Other terms she defines include: process philosophy, complexity, actant, assemblage, natural and post-natural, ecological living technology, synthetic biology, protocell, natural computing, morphological computing, vibrant matter, and inorganic sympathy.

Biogenesis

But none of the terms have been as profligate as biology itself. Here’s a list of some commonly occurring bio-oriented portmanteau terms I’ve encountered in the bio-architectural literature: bio-3D-printing, biocides, biocolonisation, biocompatible, biocomputation, biodesign, biodeteriation, biodigital, biofouling, bioinformatics, bioinspiration, biolinguistics, biological computer, biomaterial, biome, biomimesis, biomimetic, biomimicry, biomorphic, bioreactive, bioresponsive, bioscaffolds, biosphere, biosynthesis, biotechnology, biotone. Further terms appear in the recently published and aptly titled The Routledge Companion to Biology in Art and Architecture.

As I’m interested in biosemiotics, it cannot go unremarked just how amenable certain terms are to combination, and subsequent proprietorial and disciplinary claim, branding, and even innovation. The prefix bio- derives from the Greek bios, meaning course of life. A logia is a discourse. So a biology is a discourse about the course of a human life, i.e. what happens, or at least an account of what happens, during someone’s life. Biology is the study of the life course, and not just of humans but any organism. So biology equates to organic life. On the other hand, a discourse about a human life is now consigned to writing about it: i.e. biography (graphos as writing).

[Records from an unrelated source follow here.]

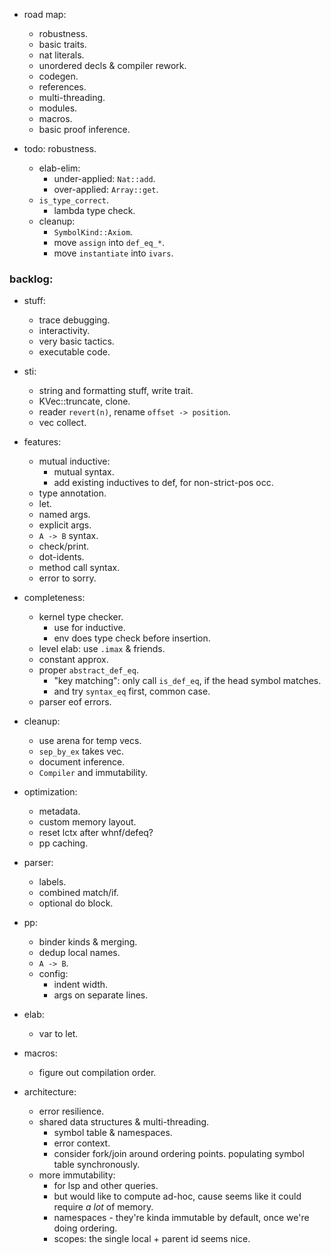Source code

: 
- road map:
    - robustness.
    - basic traits.
    - nat literals.
    - unordered decls & compiler rework.
    - codegen.
    - references.
    - multi-threading.
    - modules.
    - macros.
    - basic proof inference.


- todo: robustness.
    - elab-elim:
        - under-applied: `Nat::add`.
        - over-applied: `Array::get`.
    - `is_type_correct`.
        - lambda type check.
    - cleanup:
        - `SymbolKind::Axiom`.
        - move `assign` into `def_eq_*`.
        - move `instantiate` into `ivars`.


### backlog:

- stuff:
    - trace debugging.
    - interactivity.
    - very basic tactics.
    - executable code.

- sti:
    - string and formatting stuff, write trait.
    - KVec::truncate, clone.
    - reader `revert(n)`, rename `offset -> position`.
    - vec collect.

- features:
    - mutual inductive:
        - mutual syntax.
        - add existing inductives to def, for non-strict-pos occ.
    - type annotation.
    - let.
    - named args.
    - explicit args.
    - `A -> B` syntax.
    - check/print.
    - dot-idents.
    - method call syntax.
    - error to sorry.

- completeness:
    - kernel type checker.
        - use for inductive.
        - env does type check before insertion.
    - level elab: use `.imax` & friends.
    - constant approx.
    - proper `abstract_def_eq`.
        - "key matching": only call `is_def_eq`, if the head symbol matches.
        - and try `syntax_eq` first, common case.
    - parser eof errors.

- cleanup:
    - use arena for temp vecs.
    - `sep_by_ex` takes vec.
    - document inference.
    - `Compiler` and immutability.

- optimization:
    - metadata.
    - custom memory layout.
    - reset lctx after whnf/defeq?
    - pp caching.

- parser:
    - labels.
    - combined match/if.
    - optional do block.

- pp:
    - binder kinds & merging.
    - dedup local names.
    - `A -> B`.
    - config:
        - indent width.
        - args on separate lines.

- elab:
    - var to let.

- macros:
    - figure out compilation order.

- architecture:
    - error resilience.
    - shared data structures & multi-threading.
        - symbol table & namespaces.
        - error context.
        - consider fork/join around ordering points.
          populating symbol table synchronously.
    - more immutability:
        - for lsp and other queries.
        - but would like to compute ad-hoc, cause seems
          like it could require *a lot* of memory.
        - namespaces - they're kinda immutable by default,
          once we're doing ordering.
        - scopes: the single local + parent id seems nice.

Bio then appears as an abbreviated form of both biology and biography — organic life and life stories. Biology has overtaken biography in the stakes for portmanteau dominance. Few would think that biocide means the death of a biographer, biodesign as the design of a biography, or that biomimesis is the impersonation of someone’s life story.

Through its etymology at least, biology is grounded in story-telling, language and communication. So biology enjoys a literary and even semiotic foundation of sorts, at least as expressed in English and other European languages that have commerce with Ancient Greek and Latin.

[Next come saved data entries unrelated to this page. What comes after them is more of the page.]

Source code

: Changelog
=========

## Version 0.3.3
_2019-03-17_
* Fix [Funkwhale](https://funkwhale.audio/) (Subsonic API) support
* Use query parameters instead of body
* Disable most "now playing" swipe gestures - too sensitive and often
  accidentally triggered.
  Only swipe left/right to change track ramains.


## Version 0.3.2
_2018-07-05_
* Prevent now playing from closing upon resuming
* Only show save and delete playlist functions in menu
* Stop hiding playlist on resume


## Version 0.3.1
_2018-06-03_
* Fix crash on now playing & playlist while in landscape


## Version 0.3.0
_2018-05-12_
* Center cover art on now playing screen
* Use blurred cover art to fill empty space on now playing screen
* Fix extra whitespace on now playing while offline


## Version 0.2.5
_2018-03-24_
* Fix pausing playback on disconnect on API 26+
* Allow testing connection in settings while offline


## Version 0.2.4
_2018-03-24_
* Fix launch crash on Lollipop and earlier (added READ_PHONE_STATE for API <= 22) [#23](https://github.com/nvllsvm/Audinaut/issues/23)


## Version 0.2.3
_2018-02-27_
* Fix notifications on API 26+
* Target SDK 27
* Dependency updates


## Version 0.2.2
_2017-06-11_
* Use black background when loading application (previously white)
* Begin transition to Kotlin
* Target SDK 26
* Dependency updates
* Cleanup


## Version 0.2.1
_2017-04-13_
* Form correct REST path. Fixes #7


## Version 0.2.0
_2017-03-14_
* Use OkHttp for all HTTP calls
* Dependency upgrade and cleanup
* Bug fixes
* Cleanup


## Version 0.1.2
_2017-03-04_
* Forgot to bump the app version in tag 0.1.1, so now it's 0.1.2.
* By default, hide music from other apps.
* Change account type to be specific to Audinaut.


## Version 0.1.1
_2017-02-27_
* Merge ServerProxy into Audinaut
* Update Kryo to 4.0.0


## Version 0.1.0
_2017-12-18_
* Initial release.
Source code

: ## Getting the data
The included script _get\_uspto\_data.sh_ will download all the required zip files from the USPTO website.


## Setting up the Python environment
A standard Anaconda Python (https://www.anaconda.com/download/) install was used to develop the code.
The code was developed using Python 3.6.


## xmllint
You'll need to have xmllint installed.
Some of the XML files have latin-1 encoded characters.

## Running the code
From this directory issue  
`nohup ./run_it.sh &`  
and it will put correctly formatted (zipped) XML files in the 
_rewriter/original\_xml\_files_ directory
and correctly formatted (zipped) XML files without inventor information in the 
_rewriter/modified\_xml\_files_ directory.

The classical (Greek and Latin) words geographia, genesis, organum and technologia provide similar fecundity in the lexicon of linguistic and disciplinary invention (geo-, geno-, organo– and techno-). The Latin nātūra (nature) is less productive, offering fewer possibilities for hybridization, and physicus (natural science) fares little better.

So perhaps the form of the word nature and its progenitors contributes to its isolation and the difficulties we have in understanding that to which it refers — or perhaps that is nature’s strength.

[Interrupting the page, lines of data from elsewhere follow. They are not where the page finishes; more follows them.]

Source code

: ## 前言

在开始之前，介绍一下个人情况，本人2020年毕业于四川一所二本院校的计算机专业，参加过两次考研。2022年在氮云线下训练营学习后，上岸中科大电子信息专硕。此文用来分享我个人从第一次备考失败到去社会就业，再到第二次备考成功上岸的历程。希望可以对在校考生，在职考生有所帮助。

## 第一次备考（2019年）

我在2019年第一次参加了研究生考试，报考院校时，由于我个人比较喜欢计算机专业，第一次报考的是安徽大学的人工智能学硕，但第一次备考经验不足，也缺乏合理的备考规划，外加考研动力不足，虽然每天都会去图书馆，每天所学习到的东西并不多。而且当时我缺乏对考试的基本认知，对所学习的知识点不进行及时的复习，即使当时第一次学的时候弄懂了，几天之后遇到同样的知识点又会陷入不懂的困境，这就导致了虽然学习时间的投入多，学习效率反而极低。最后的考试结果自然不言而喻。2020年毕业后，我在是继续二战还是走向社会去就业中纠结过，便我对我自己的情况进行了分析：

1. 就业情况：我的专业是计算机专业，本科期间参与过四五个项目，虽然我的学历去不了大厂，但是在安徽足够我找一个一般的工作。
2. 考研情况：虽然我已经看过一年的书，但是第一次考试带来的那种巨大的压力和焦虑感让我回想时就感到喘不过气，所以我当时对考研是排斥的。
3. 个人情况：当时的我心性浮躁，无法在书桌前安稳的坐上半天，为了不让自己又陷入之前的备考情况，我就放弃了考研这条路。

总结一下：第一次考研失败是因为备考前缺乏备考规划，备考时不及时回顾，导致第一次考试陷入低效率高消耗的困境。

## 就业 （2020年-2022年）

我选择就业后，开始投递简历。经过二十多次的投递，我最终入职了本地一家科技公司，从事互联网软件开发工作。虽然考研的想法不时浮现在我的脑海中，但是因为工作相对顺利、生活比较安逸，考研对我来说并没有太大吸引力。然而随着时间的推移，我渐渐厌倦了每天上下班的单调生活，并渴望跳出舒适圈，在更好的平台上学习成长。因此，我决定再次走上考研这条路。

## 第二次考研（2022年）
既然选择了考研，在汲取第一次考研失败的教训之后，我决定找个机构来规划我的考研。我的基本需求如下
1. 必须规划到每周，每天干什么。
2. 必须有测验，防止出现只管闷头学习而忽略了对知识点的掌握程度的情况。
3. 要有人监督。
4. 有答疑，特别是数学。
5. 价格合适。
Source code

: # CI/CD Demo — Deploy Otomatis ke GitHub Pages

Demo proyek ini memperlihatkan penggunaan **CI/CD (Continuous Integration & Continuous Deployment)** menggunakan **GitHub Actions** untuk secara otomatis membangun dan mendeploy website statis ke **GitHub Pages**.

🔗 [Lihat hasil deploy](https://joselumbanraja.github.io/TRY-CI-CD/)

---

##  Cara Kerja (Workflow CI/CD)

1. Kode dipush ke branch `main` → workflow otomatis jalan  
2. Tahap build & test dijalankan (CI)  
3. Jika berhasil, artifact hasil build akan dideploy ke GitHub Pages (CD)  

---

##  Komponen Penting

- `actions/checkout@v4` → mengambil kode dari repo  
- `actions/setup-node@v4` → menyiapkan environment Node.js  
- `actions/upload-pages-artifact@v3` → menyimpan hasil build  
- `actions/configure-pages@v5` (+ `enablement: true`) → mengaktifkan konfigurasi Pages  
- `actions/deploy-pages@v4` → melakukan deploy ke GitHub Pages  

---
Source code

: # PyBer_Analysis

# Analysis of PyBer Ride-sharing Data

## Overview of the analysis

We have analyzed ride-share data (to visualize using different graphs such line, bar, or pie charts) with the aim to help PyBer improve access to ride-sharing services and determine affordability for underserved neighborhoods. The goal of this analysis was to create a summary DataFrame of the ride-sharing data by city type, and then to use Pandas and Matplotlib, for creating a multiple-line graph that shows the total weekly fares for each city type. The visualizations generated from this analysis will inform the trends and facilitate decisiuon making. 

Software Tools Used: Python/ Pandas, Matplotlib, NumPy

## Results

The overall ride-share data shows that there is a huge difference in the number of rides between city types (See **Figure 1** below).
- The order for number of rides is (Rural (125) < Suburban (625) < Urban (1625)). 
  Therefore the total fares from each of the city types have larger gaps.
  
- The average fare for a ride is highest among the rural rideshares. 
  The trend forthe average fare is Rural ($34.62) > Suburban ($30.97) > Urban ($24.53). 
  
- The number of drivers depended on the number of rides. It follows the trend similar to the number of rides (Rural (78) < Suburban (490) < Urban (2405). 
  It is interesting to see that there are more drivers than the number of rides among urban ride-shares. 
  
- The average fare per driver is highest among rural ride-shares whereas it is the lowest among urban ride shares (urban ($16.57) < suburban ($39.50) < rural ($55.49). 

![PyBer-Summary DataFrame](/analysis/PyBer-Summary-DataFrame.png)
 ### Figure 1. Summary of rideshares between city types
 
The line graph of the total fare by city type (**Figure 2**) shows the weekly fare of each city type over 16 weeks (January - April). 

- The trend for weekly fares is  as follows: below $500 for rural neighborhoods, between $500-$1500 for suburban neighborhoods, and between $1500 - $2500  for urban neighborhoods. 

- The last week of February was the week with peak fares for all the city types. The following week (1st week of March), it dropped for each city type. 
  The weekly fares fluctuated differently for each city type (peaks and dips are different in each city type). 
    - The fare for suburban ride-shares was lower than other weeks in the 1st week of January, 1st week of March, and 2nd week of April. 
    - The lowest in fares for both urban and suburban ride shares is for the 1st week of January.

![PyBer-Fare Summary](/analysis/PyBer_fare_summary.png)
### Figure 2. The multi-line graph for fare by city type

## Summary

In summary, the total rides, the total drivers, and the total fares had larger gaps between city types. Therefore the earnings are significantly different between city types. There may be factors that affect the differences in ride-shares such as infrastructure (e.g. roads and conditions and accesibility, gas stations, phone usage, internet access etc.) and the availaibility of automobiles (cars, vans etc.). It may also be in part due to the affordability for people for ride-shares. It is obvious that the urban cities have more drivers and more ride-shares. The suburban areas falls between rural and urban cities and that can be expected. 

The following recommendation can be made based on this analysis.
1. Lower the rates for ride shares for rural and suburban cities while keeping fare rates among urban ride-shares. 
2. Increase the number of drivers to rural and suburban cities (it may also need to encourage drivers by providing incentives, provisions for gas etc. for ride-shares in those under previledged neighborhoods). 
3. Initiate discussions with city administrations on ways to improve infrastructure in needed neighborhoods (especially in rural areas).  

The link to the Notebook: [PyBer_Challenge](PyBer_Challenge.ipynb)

After such an assemblage, all that remains it to wish readers and blogsters a Merry Biomass!

ctrees1

References

  • Armstrong, Rachel. 2015. Vibrant Architecture: Matter as a Codesigner of Living Structures. Warsaw: Gruyter Open
  • Terranova, Charissa N., and Meredith Tromble (eds). 2016. The Routledge Companion to Biology in Art and Architecture. London: Routledge

Note

  • Image is of Christmas trees for sale in Broughton.